WALL STREET È DAVVERO SOPRAVVALUTATA?

Per provare a rispondere ho trovato un’interessante analisi dell’andamento di Wall Street (che, come si è visto sopra, è ai massimi ma non è andata troppo diversamente dall’indice azionario globale) misurato, invece che in Dollari, in oro. Vale a dire mostrando l’andamento del medesimo indice SP500 in relazione al prezzo dell’oro (cercando cioè di riferirla a un valore indipendente dalla valuta in cui è espresso):

 


Interessante, vero? Siamo a meno della metà del suo picco massimo raggiunto alla fine degli anni ’90 al momento dell’esplosione della bolla speculativa riferita alla “new economy” e addirittura al di sotto delle quotazioni raggiunte a metà degli anni 2000, prima della grande crisi del 2007, che nel grafico risulta molto evidente (le aree grigie indicano i periodi storici di recessione dell’economia americana).

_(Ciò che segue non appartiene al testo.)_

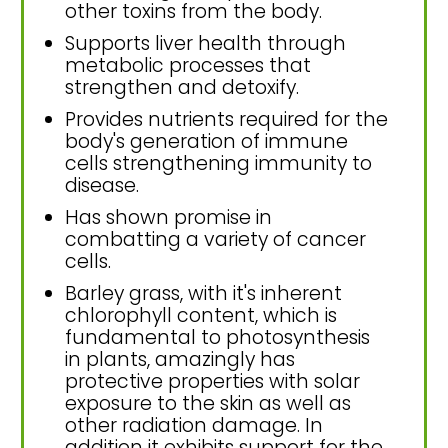
other toxins from the body.
Supports liver health through
metabolic processes that
strengthen and detoxify.
Provides nutrients required for the
body's generation of immune
cells strengthening immunity to
disease.
Has shown promise in
combatting a variety of cancer
cells.
Barley grass, with it's inherent
chlorophyll content, which is
fundamental to photosynthesis
in plants, amazingly has
protective properties with solar
exposure to the skin as well as
other radiation damage. In
addition it exhibits support for the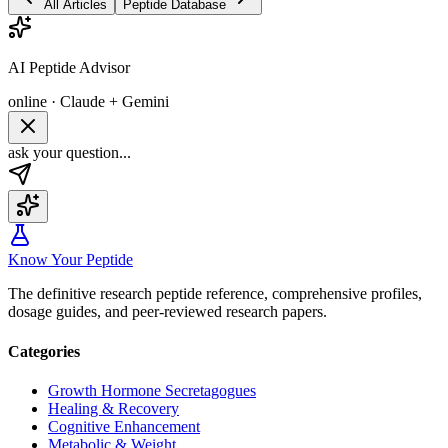
All Articles
Peptide Database
AI Peptide Advisor
online · Claude + Gemini
ask your question...
Know Your Peptide
The definitive research peptide reference, comprehensive profiles,
dosage guides, and peer-reviewed research papers.
Categories
Growth Hormone Secretagogues
Healing & Recovery
Cognitive Enhancement
Metabolic & Weight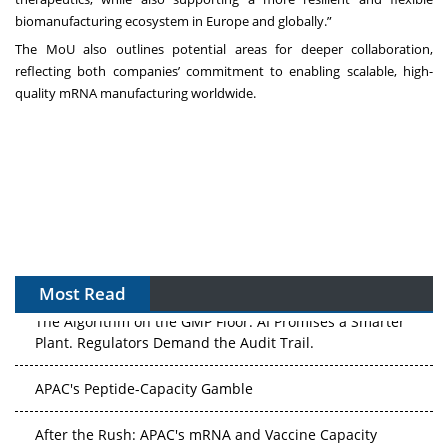
biomanufacturing ecosystem in Europe and globally.”
The MoU also outlines potential areas for deeper collaboration,
reflecting both companies’ commitment to enabling scalable, high-
quality mRNA manufacturing worldwide.
Most Read
The Algorithm on the GMP Floor: AI Promises a Smarter
Plant. Regulators Demand the Audit Trail.
APAC's Peptide-Capacity Gamble
After the Rush: APAC's mRNA and Vaccine Capacity
Hangover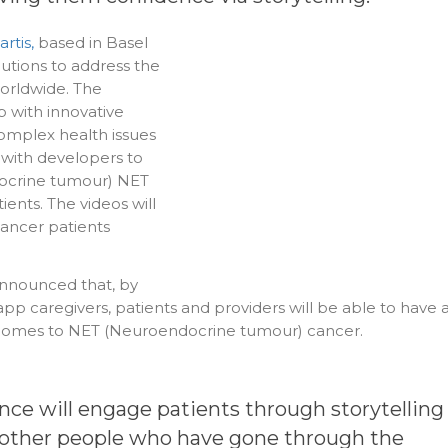
rtis,
based in Basel
lutions to address the
worldwide. The
with innovative
complex health issues
 with developers to
ocrine tumour) NET
ients. The videos will
 cancer patients
nounced that, by
pp caregivers, patients and providers will be able to have 
 comes to NET (Neuroendocrine tumour) cancer.
ence will engage patients through storytelling
om other people who have gone through the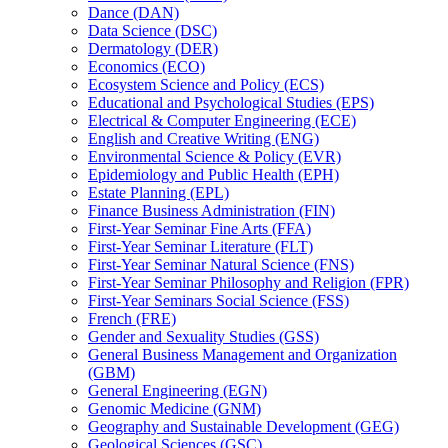
Dance (DAN)
Data Science (DSC)
Dermatology (DER)
Economics (ECO)
Ecosystem Science and Policy (ECS)
Educational and Psychological Studies (EPS)
Electrical &​ Computer Engineering (ECE)
English and Creative Writing (ENG)
Environmental Science &​ Policy (EVR)
Epidemiology and Public Health (EPH)
Estate Planning (EPL)
Finance Business Administration (FIN)
First-​Year Seminar Fine Arts (FFA)
First-​Year Seminar Literature (FLT)
First-​Year Seminar Natural Science (FNS)
First-​Year Seminar Philosophy and Religion (FPR)
First-​Year Seminars Social Science (FSS)
French (FRE)
Gender and Sexuality Studies (GSS)
General Business Management and Organization
(GBM)
General Engineering (EGN)
Genomic Medicine (GNM)
Geography and Sustainable Development (GEG)
Geological Sciences (GSC)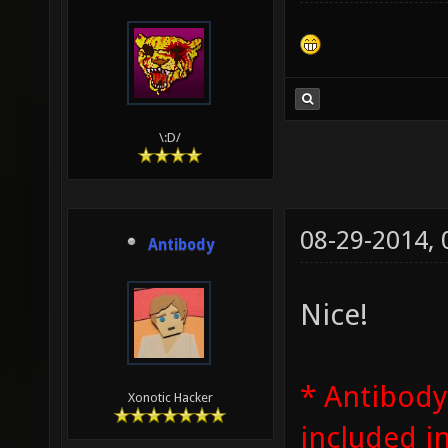
\:D/
08-29-2014,
Antibody
Nice!
* Antibody
Xonotic Hacker
included i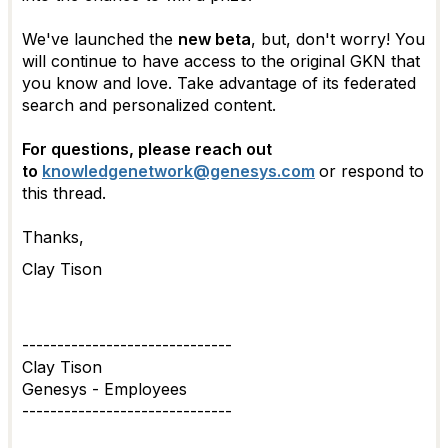
We've launched the
new beta
, but, don't worry! You
will continue to have access to the original GKN that
you know and love. Take advantage of its federated
search and personalized content.
For questions, please reach out
to
knowledgenetwork@genesys.com
or respond to
this thread.
Thanks,
Clay Tison
------------------------------
Clay Tison
Genesys - Employees
------------------------------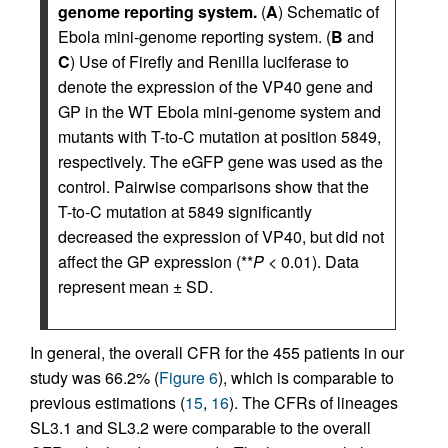
genome reporting system.
(
A
) Schematic of
Ebola mini-genome reporting system. (
B
and
C
) Use of Firefly and Renilla luciferase to
denote the expression of the VP40 gene and
GP in the WT Ebola mini-genome system and
mutants with T-to-C mutation at position 5849,
respectively. The eGFP gene was used as the
control. Pairwise comparisons show that the
T-to-C mutation at 5849 significantly
decreased the expression of VP40, but did not
affect the GP expression (**
P
< 0.01). Data
represent mean ± SD.
In general, the overall CFR for the 455 patients in our
study was 66.2% (
Figure 6
), which is comparable to
previous estimations (
15
,
16
). The CFRs of lineages
SL3.1 and SL3.2 were comparable to the overall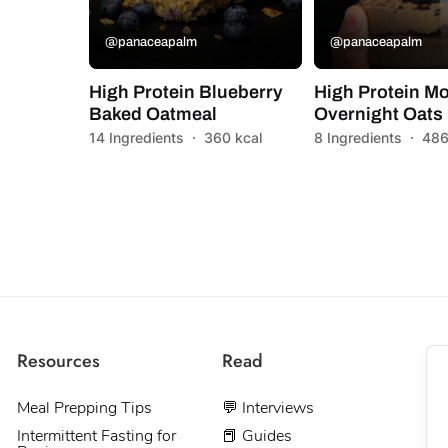
@panaceapalm
@panaceapalm
High Protein Blueberry
High Protein M
Baked Oatmeal
Overnight Oats
14 Ingredients
·
360 kcal
8 Ingredients
·
486
Resources
Read
Meal Prepping Tips
💬 Interviews
Intermittent Fasting for
📕 Guides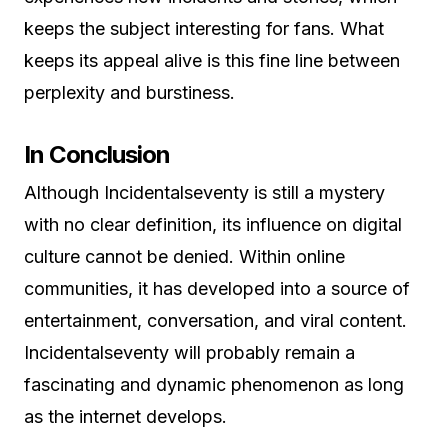
keeps the subject interesting for fans. What
keeps its appeal alive is this fine line between
perplexity and burstiness.
In Conclusion
Although Incidentalseventy is still a mystery
with no clear definition, its influence on digital
culture cannot be denied. Within online
communities, it has developed into a source of
entertainment, conversation, and viral content.
Incidentalseventy will probably remain a
fascinating and dynamic phenomenon as long
as the internet develops.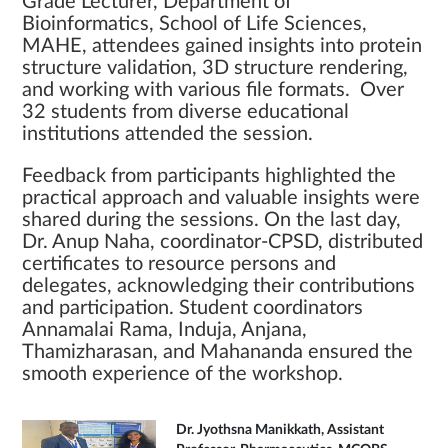
Grade Lecturer, Department of
Bioinformatics, School of Life Sciences,
MAHE, attendees gained insights into protein
structure validation, 3D structure rendering,
and working with various file formats. Over
32 students from diverse educational
institutions attended the session.
Feedback from participants highlighted the
practical approach and valuable insights were
shared during the sessions. On the last day,
Dr. Anup Naha, coordinator-CPSD, distributed
certificates to resource persons and
delegates, acknowledging their contributions
and participation. Student coordinators
Annamalai Rama, Induja, Anjana,
Thamizharasan, and Mahananda ensured the
smooth experience of the workshop.
Dr. Jyothsna Manikkath, Assistant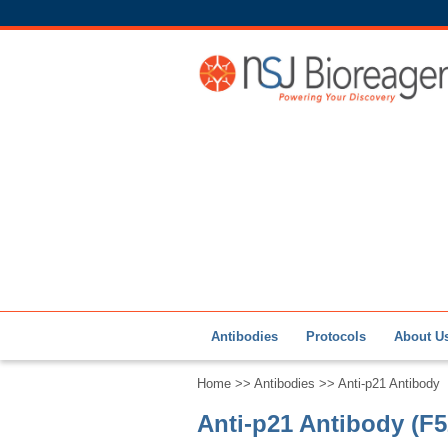
Antibodies
Protocols
About U
Home
>>
Antibodies
>> Anti-p21 Antibody
Anti-p21 Antibody (F5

Secondo questo particolarissimo metro dunque, la borsa americana ha ancora spazio per correre, sebbene il medesimo non possa -da solo- costituire un elemento determinante.

DIFFICOLTÀ POLITICHE, MA NON L’IMPEACHMENT

D’altra parte la firma da parte americana di numerosissimi accordi commerciali in corso, la ripresa dei profitti delle piccole e medie imprese (che in America erano molto depresse) e la relativa stabilità registrata negli ultimi tempi per i mercati dei paesi emergenti, unitamente ad una situazione generale di tassi bassi, limitata inflazione e stabilità dei prezzi delle materie prime, lasciano ben sperare in un’accelerazione della crescita economica globale, cosa che non può che favorire i paesi più sviluppati, esportatori netti di impianti e tecnologie. E finché la barca va, è probabile che nessuno in America si sogni di ammazzare davvero la gallina dalle uova d’oro, ovvero la presidenza Trump. È più probabile che i giochi politici cerchino di limitarne i risultati, in vista delle elezioni del Congresso che potrebbero ribaltare l’attuale monopolio istituzionale repubblicano.

La morale di questa diversa narrativa ognuno di noi può provare a derivarla autonomamente. La mia è semplicemente una constatazione di fatti, cercando di non inficiarli con le opinioni.